Solution: Coated panels with i2Cool’s film.
Results:
Panel surface temperature: ▼25.7°C (from 58°C to 32.3°C)
Power output: ▲8% (equivalent to adding 2,400 new panels to a 30MW farm)"
RF energy harvesting in urban areas results in about 0.5-5 mW/m^2. I would guess it would be about 1-2 orders of magnitude less in rural areas.
This is like shaving nickels to make money.
Certainly, there are better energy sources like the fusion reactor in the sky and building a fusion reactor (that's perpetually 30 years away).
TIL: Active nuclear reactors of all types around the world are mappable using antineutrino detectors. It would probably also expose the location of every stationary nuclear-powered ship and submarine too.
Stirling engines are of course fun, but I wonder if the same approach but with the specially-coated radiator on a Peltier instead would net much - it'd avoid the moving-parts problem, at least.
> the generation of >400 milliwatts per square meter of mechanical power with a potential for >6 watts per square meter.
Keep in mind the power is fully mechanical so no electricity or control circuit is required.

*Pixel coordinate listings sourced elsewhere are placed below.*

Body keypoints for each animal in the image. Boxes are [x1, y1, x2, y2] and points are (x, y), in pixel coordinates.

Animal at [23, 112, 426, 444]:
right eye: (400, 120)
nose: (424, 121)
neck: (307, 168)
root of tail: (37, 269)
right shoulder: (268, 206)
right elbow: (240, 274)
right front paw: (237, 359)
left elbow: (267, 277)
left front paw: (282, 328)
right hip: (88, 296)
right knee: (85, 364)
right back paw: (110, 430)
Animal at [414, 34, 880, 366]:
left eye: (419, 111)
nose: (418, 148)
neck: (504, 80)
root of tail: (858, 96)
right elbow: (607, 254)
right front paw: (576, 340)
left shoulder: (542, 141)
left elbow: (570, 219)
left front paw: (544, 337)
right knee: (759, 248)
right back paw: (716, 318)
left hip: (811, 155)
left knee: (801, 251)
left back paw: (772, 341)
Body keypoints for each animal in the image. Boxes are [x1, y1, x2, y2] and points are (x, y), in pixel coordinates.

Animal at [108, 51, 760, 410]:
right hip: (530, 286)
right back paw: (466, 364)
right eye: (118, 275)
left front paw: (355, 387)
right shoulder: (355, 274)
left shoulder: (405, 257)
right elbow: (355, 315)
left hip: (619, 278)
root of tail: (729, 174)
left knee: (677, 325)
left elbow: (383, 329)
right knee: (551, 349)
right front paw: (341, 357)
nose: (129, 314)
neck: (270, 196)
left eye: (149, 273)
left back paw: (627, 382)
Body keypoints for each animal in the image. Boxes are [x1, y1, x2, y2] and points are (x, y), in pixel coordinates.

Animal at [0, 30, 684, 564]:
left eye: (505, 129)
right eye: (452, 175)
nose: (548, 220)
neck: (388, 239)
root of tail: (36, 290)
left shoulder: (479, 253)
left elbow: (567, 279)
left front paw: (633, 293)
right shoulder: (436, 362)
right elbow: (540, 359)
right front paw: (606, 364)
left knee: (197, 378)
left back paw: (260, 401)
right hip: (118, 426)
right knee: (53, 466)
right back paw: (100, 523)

And based on the simplicity it seems like a good candidate to power something that you need to last 100 years with no maintenance for example.

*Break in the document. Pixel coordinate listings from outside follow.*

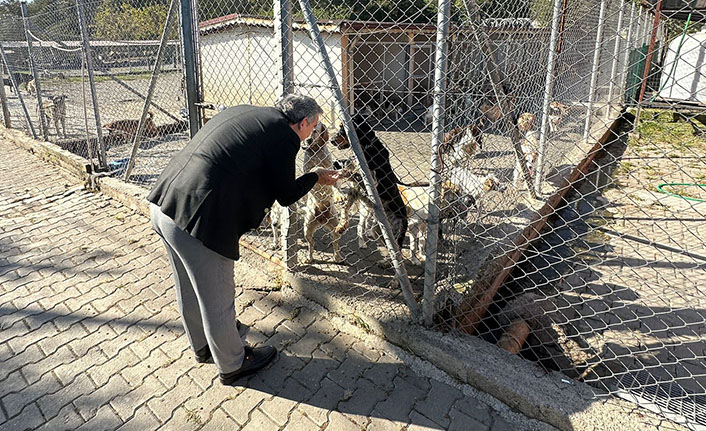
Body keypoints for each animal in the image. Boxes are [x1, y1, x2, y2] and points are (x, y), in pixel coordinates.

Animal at [298, 121, 342, 264]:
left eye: (315, 130)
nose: (308, 139)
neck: (316, 151)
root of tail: (322, 220)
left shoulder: (331, 172)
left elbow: (335, 186)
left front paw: (339, 195)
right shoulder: (307, 170)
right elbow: (315, 169)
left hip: (336, 227)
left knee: (335, 244)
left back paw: (337, 257)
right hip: (307, 229)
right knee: (311, 244)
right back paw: (309, 257)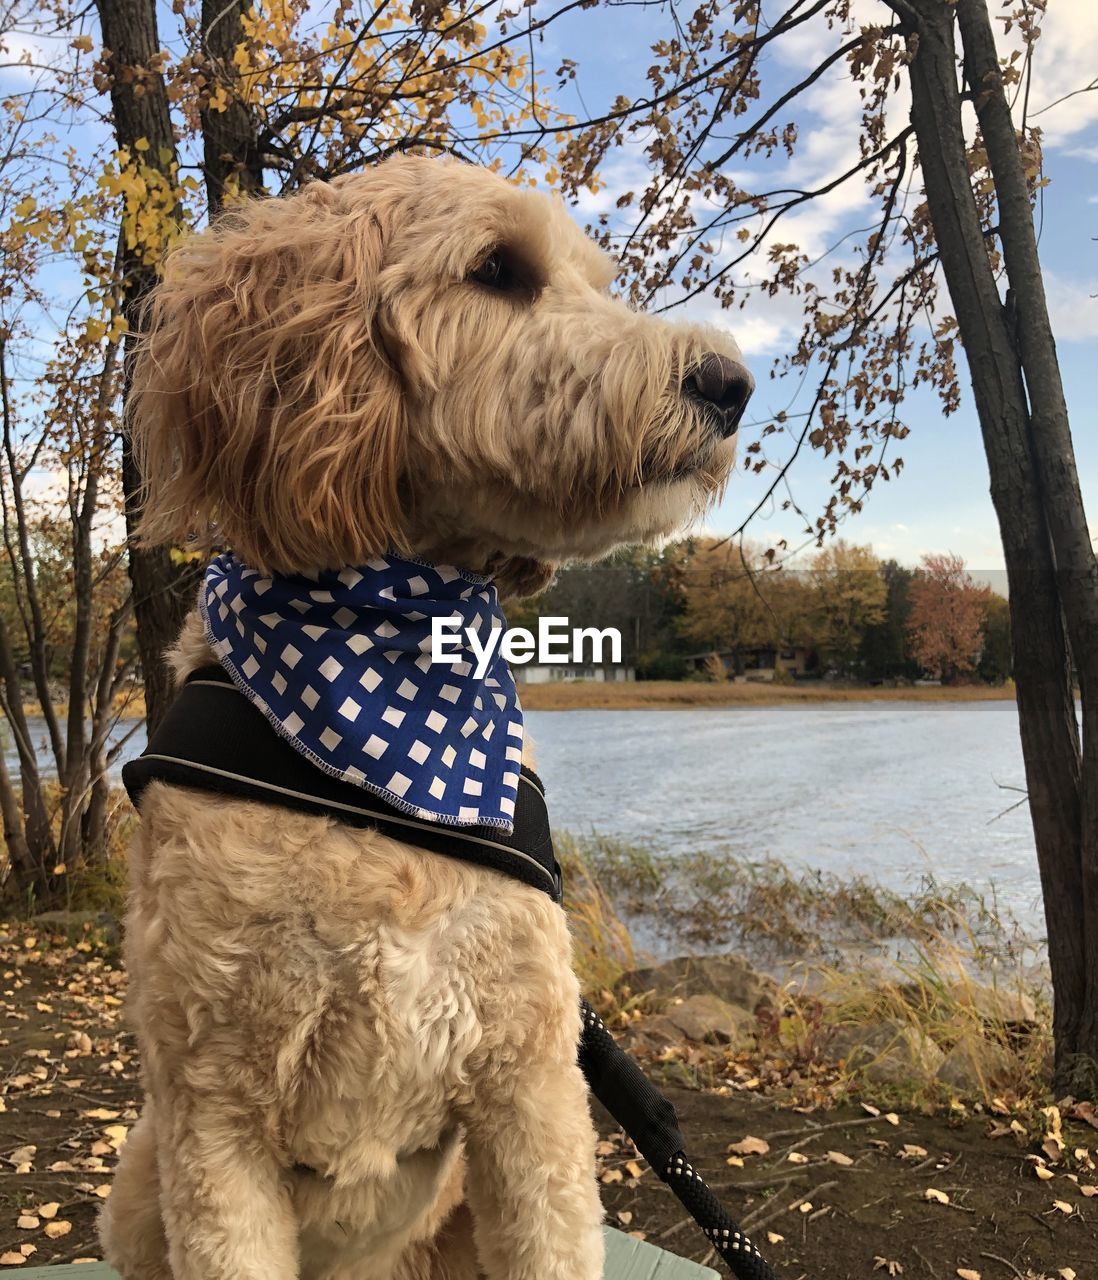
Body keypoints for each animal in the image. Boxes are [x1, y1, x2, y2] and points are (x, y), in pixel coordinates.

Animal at [102, 152, 747, 1280]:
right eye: (497, 269)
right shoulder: (212, 1118)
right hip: (138, 1184)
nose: (731, 383)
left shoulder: (531, 1089)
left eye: (595, 282)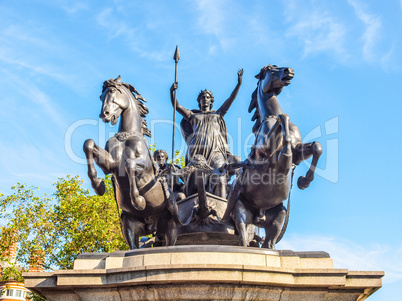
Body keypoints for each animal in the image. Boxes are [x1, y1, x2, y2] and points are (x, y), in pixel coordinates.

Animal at [84, 75, 181, 248]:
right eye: (101, 97)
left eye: (112, 91)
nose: (105, 114)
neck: (126, 135)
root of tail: (153, 226)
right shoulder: (111, 164)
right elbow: (88, 144)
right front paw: (98, 185)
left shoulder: (145, 168)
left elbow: (130, 165)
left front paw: (139, 201)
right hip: (129, 226)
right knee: (133, 246)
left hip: (171, 227)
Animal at [221, 64, 322, 247]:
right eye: (270, 70)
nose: (289, 70)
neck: (271, 116)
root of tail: (258, 216)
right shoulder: (268, 151)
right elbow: (284, 121)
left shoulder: (297, 153)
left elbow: (316, 147)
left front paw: (303, 181)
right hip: (241, 214)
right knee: (244, 240)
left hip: (278, 217)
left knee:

I think the "last 100 years with no maintenance" is not likely feasible with this approach. The top plate has a coating that supports high infrared emissivity -- and I think it would need to be regularly cleaned to work well. And you can't really prevent it from getting dirty by enclosing it b/c that both substantially changes the performance and moves the maintenance burden to cleaning the enclosure.

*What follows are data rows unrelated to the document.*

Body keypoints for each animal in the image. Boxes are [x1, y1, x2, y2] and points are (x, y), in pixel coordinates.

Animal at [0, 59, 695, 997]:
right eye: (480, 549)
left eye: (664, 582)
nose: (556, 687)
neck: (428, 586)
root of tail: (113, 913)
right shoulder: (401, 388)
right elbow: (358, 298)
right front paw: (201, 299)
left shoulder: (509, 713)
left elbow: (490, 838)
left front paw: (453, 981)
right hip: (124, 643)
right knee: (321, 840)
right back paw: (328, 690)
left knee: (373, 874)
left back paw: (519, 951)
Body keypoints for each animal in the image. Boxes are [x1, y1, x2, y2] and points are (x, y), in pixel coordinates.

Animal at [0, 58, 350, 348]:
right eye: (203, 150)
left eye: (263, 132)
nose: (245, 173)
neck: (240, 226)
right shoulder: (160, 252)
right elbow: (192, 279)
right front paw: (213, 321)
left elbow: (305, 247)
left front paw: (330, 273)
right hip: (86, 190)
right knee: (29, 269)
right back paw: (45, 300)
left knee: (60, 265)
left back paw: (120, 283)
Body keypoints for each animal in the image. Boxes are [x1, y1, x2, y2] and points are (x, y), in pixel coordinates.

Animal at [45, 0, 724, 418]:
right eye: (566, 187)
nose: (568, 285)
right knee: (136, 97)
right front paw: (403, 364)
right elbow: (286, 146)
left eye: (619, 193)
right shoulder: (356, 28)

Air bearings run dry until they get some moisture. Then they fail. Old joke about making radio enclosures: make it as watertight as possible, then drill a small hole on the bottom to let the water escape.
Until they are replaced with dust, pollution, hair, animals, leaf litter, aggressive plants, seismic events, pollen, skin particles, birdshit, fallen logs, slime mold, etc.
So what? It's research, not business. Surely you didn't expect they'd found a practical source of free energy that was ready to compete with solar but somehow nobody else bothered to try before?
Just like this scheme, it's not very economically efficient.
Carnot efficiency is proportional to the temperature ratio between the hot end and the cold end in degrees Kelvin. If both temperatures are in the 200's, then efficiency will be low.
OTEC does provide lots of potable water though, so that's one advantage.
Davis is so frickin windy, wind power would be my first choice.
Secondarily, using a deep ground source heat pump to power a Stirling cycle engine would probably be much more powerful than harvesting a few mW from ambient temperature gradient between surface and air.